As a practicing MD, I am constantly amazed at the misinformation put out there by big Pharma. the flu vaccines have NOT gone through placebo controlled clinical trials. In addition, the majority of clinical studies show the vaccine to NOT be effective. look at annals of Pediatrics last year. the vaccine was inefective in this study which looked specifically at children ages 2mos-6yrs. another study looking at geriatric population over 71 yrs again found no efficacy. All flu injectable flu vaccines contain formaldehyde (a carcinogen), and either methyl mercury or aluminum. both problematic and toxic to the neuro system. these vaccines are being pushed by many fellow collegues who are clueless to this history. do the investigative reporting Toni Bark MD, LEED Chicago


kari volkmann-carlsen
11/19/2008 12:36:46 PM

Hi Anne, I should have clarified that the flu shot cannot be transferred, as it is an injection of an inactivated virus.

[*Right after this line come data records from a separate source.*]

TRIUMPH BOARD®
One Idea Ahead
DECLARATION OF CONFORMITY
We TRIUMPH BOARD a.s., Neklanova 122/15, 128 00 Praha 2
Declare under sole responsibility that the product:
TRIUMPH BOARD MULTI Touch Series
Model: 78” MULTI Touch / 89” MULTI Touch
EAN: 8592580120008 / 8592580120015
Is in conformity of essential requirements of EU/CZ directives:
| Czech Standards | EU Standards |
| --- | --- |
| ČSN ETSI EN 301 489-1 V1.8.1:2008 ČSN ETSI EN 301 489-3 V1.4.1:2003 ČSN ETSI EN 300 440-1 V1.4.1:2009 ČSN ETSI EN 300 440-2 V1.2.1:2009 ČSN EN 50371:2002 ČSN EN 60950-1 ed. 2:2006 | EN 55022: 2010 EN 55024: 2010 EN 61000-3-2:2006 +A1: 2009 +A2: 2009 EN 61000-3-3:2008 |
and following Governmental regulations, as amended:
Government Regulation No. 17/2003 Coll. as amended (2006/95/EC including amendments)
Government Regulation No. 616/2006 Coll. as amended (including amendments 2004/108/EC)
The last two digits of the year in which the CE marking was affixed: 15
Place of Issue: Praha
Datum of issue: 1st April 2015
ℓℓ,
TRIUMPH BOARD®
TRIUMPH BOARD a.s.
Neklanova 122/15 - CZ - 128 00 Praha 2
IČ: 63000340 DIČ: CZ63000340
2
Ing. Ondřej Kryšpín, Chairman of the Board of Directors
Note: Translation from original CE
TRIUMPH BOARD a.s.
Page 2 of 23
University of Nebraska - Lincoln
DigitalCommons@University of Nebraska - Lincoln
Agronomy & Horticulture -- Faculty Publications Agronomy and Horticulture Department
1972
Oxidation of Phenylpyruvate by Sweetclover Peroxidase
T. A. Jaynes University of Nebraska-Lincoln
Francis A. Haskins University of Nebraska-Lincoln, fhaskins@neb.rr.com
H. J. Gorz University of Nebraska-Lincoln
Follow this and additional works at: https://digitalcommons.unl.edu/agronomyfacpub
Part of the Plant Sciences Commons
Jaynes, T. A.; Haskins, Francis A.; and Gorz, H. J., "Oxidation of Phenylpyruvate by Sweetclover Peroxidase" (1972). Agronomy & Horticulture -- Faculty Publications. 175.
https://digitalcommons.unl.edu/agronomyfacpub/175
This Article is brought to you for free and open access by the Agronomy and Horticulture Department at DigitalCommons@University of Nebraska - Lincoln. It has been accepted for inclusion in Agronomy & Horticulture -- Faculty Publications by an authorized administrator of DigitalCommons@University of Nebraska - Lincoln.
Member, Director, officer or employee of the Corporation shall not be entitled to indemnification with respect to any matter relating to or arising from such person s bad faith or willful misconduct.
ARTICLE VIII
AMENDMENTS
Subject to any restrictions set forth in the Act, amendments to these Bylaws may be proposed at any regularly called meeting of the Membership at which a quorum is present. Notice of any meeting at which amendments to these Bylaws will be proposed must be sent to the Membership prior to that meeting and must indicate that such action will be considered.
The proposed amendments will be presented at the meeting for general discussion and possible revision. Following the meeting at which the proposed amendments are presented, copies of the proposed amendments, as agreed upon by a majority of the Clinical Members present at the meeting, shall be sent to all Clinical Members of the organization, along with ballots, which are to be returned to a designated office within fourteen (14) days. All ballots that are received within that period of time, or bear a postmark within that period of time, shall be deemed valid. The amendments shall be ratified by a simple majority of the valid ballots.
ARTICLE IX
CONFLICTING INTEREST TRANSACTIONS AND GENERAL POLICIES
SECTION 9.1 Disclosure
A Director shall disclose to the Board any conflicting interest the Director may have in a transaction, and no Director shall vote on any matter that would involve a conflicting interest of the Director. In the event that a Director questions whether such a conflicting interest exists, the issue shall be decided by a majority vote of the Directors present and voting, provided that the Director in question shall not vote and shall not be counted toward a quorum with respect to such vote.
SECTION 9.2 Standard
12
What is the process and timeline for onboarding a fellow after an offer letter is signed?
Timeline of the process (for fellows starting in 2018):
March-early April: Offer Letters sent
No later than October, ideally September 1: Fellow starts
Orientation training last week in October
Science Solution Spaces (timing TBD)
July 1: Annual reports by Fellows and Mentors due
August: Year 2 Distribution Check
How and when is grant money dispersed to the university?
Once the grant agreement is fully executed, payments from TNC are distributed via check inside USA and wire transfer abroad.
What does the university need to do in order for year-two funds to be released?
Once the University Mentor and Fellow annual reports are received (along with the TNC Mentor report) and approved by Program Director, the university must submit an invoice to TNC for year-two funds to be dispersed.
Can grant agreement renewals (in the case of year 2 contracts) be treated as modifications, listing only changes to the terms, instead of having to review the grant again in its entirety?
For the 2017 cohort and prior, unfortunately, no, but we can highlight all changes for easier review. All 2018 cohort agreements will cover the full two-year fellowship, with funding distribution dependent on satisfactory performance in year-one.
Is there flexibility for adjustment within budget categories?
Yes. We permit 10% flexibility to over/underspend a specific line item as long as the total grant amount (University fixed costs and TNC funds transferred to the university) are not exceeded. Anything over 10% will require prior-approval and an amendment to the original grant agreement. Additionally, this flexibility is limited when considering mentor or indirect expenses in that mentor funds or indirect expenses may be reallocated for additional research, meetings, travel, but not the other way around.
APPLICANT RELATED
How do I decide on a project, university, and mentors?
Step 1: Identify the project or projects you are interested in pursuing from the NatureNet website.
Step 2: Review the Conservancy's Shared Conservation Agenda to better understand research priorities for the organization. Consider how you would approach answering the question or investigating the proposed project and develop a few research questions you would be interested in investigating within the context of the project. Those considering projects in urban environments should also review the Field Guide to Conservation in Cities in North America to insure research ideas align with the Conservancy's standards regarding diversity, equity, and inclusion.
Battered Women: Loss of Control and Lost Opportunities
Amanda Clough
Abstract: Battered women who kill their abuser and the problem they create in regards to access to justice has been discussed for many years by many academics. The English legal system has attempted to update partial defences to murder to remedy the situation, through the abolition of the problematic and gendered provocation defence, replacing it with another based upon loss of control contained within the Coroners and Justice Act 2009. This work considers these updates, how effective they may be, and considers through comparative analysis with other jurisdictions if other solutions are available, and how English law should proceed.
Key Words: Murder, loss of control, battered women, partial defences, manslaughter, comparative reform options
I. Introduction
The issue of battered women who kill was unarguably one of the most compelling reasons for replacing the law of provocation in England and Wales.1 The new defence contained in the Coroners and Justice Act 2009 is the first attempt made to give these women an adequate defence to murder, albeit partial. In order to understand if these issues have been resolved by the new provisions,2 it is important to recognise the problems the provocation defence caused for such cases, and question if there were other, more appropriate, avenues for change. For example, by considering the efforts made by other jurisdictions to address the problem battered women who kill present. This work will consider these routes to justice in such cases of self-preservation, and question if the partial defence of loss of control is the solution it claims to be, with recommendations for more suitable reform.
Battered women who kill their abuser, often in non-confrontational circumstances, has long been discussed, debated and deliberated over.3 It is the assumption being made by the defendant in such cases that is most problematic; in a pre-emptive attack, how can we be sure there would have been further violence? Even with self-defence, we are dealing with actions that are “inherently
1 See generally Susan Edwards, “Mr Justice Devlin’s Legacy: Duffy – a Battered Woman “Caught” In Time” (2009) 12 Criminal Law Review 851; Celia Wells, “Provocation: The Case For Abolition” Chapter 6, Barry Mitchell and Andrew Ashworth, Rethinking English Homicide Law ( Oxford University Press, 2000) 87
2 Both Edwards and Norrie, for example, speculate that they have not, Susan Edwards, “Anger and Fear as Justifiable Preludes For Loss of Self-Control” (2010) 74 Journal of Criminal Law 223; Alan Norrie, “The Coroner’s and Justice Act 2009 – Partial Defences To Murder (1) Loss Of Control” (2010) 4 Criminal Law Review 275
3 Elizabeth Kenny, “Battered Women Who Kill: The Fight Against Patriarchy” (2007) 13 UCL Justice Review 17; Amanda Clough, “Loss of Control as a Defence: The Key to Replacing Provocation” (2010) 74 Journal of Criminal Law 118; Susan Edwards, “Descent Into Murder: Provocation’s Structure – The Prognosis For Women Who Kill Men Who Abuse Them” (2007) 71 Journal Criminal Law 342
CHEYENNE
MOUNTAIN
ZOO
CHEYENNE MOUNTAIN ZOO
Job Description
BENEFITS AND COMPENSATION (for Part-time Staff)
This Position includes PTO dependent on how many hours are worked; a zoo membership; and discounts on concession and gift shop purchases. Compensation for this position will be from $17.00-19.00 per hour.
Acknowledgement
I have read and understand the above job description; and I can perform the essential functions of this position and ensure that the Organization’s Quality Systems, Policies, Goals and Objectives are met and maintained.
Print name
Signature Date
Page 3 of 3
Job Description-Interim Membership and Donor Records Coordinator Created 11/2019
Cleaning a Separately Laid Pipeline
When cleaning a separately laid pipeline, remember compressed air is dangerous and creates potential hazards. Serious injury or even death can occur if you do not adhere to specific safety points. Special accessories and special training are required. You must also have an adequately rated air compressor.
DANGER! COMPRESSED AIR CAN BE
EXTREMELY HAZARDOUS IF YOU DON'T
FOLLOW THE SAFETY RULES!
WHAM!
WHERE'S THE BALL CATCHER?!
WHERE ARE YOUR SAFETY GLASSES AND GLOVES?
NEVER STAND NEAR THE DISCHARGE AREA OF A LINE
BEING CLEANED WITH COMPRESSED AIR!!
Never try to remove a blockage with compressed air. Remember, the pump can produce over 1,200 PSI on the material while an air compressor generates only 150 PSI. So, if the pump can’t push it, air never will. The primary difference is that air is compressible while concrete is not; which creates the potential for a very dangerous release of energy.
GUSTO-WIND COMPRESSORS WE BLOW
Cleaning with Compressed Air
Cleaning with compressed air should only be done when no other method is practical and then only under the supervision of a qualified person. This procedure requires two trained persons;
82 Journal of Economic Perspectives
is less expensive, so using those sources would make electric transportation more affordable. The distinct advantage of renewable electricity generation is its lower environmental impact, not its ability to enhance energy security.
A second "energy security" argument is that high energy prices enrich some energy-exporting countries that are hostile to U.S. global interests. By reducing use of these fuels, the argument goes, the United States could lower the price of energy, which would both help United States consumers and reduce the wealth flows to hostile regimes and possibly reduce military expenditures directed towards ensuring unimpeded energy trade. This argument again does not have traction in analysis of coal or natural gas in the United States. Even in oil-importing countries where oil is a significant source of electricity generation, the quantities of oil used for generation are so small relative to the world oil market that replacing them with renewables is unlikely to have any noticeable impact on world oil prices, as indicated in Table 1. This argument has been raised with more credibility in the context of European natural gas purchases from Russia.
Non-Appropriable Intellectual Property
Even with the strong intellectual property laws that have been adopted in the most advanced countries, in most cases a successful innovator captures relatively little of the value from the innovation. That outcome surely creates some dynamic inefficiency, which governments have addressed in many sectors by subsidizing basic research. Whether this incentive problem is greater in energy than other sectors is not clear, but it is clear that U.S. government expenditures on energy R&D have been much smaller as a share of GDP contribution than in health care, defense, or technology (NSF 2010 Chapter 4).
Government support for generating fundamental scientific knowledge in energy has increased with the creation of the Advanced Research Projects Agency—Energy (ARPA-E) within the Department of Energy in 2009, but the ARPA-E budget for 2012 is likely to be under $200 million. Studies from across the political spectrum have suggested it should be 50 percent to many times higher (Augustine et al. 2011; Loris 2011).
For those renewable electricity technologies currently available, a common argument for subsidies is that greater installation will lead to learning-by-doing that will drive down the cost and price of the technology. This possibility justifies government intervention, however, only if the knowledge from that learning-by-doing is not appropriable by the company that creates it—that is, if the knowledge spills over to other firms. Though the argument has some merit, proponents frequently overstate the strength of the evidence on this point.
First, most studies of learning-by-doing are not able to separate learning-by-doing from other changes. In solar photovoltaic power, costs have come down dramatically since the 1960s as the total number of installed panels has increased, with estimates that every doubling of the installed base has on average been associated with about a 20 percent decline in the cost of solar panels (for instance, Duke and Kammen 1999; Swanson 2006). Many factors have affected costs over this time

Thank you very much for pointing out that the nasal flu vaccine (Live Attenuated Influenza Vaccine or LAIV) does have the potential to transfer the flu, since it is a live attenuated virus. According to the CDC, it is rare for people who get the LAIV to transmit the flu to others (at a rate of 0.6%-2.4%), but those who are in contact with people with severely weakened immune systems should not take it. See http://www.cdc.gov/flu/about/qa/nasalspray.htm. Thanks for sharing that information!


annes
11/13/2008 1:57:39 PM

"The societal upshot to getting immunized is that you prevent yourself from being a transmitter. " Wrong. If you get the nasal flu vaccine, it sheds for weeks, so you actually are a transmitter. Check out the CDC website.